A maioria do valor empresarial está em Silicon Valley (10% das maiores empresas que representam 80% da riqueza do setor privado são principalmente grandes empresas tecnológicas ricas em propriedade intelectual). Os empregos de tecnologia limpa que estão a ser criados são do tipo que o presidente deve apoiar para tornar a América grande de novo. "É suposto Trump ser um presidente amigo das empresas", diz Vishal Sikka, diretor executivo da Infosys. "Ele tem de perceber que a oportunidade de negócios em áreas como painéis solares, tecnologia de baterias verdes e parques eólicos é enorme."

Se ele percebe isso ou não, ninguém sabe. Mas os líderes empresariais conservadores percebem. O empresário Ted Halstead, diretor do Climate Research Council, está a impulsionar uma aliança de líderes empresariais, na sua maioria republicanos, que querem avançar com um plano de redução de carbono envolvendo uma reversão regulatória, mas também um imposto sobre o carbono que pagaria dividendos aos consumidores, bem como um ajuste internacional da fronteira de carbono que penalizaria países como a China, se eles continuarem a usar carvão sujo. Embora os liberais não gostem de nada que prejudique a Agência de Proteção Ambiental, eles provavelmente apoiariam as medidas referidas.

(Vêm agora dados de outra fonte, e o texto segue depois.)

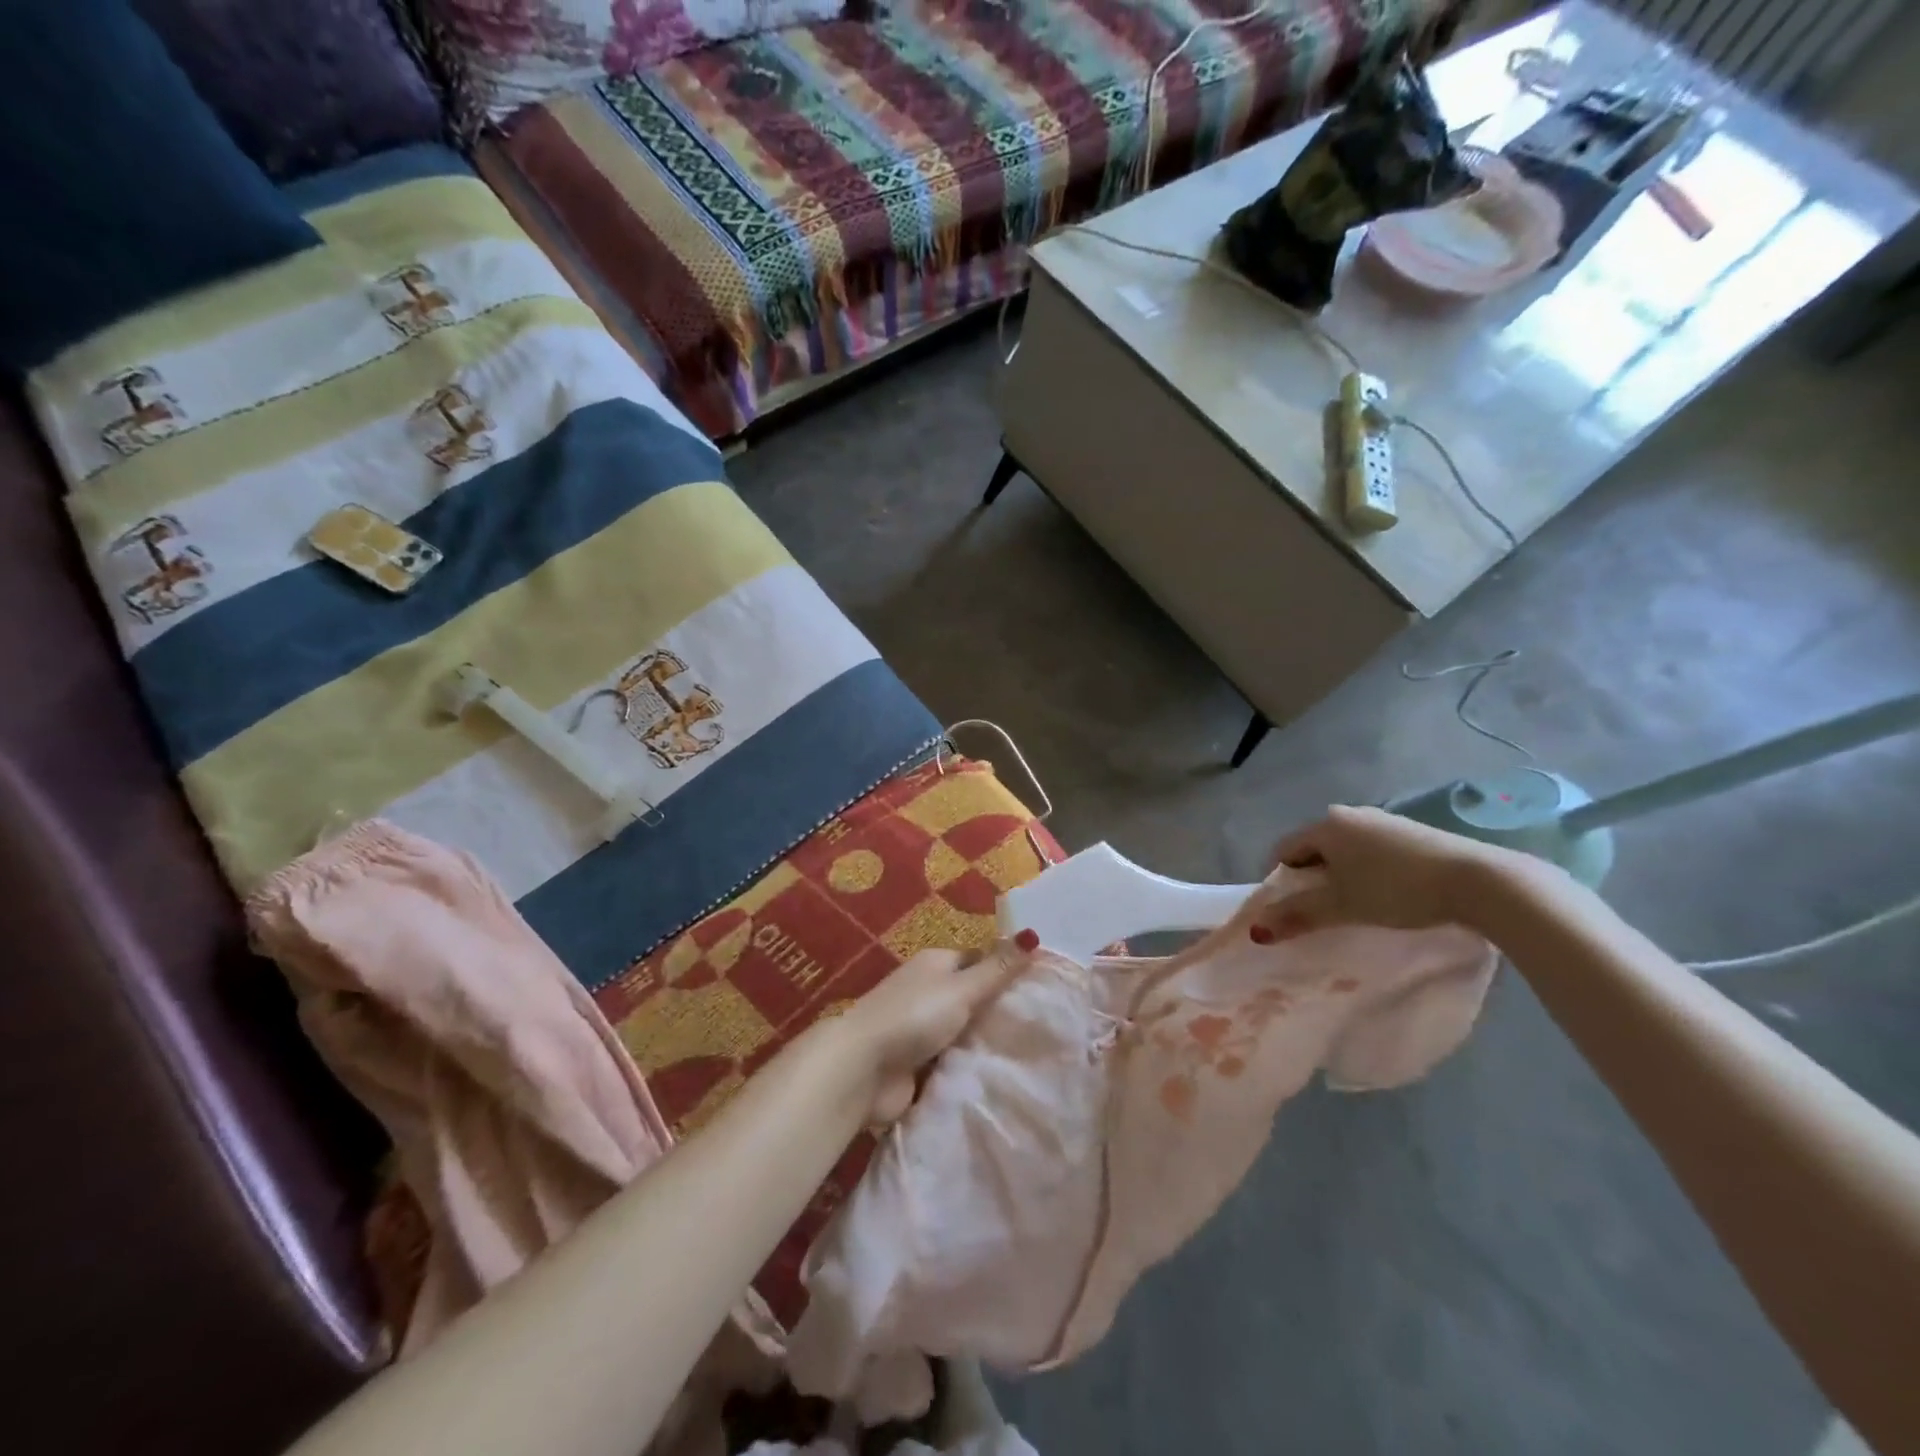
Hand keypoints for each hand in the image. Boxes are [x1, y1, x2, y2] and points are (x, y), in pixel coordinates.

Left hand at [832, 947, 1026, 1123]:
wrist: (862, 1070)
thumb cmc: (913, 1017)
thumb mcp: (961, 988)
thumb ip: (998, 968)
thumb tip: (1033, 933)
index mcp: (935, 964)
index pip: (978, 960)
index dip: (1006, 970)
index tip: (1042, 987)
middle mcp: (927, 991)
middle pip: (972, 998)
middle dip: (1000, 1013)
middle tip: (1044, 1027)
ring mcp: (921, 1029)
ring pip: (965, 1033)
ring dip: (986, 1044)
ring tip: (1032, 1055)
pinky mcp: (918, 1065)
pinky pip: (953, 1063)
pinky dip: (969, 1069)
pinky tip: (1002, 1077)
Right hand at [1254, 804, 1527, 935]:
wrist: (1479, 880)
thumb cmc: (1397, 889)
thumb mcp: (1342, 906)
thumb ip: (1297, 915)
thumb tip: (1255, 930)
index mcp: (1325, 824)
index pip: (1283, 850)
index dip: (1279, 881)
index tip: (1290, 911)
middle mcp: (1350, 814)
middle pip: (1315, 849)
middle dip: (1311, 880)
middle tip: (1322, 913)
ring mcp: (1384, 821)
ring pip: (1346, 851)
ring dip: (1342, 877)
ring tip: (1357, 908)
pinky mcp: (1413, 833)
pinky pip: (1374, 852)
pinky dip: (1369, 872)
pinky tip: (1389, 895)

Tudo isto faz sobressair uma parte importante da rejeição do Acordo de Paris por Trump. Ele não rejeitou a ciência das alterações climáticas, mas sim uma aliança global em torno do acordo existente, dividindo assim os campos de Bannon e dos conselheiros mais moderados, como Gary Cohn.

Ele deixou a porta aberta para que as empresas defendam as suas próprias agendas, e para que os conservadores e os liberais na América debatam, a nível doméstico, sobre a estrutura de qualquer novo programa de combate às alterações climáticas. Ele também se dirigiu, com sucesso, à sua própria base de apoio. A saída do Acordo de Paris pode ser arriscada a nível económico. Mas para o Sr. Trump tudo tem a ver com política.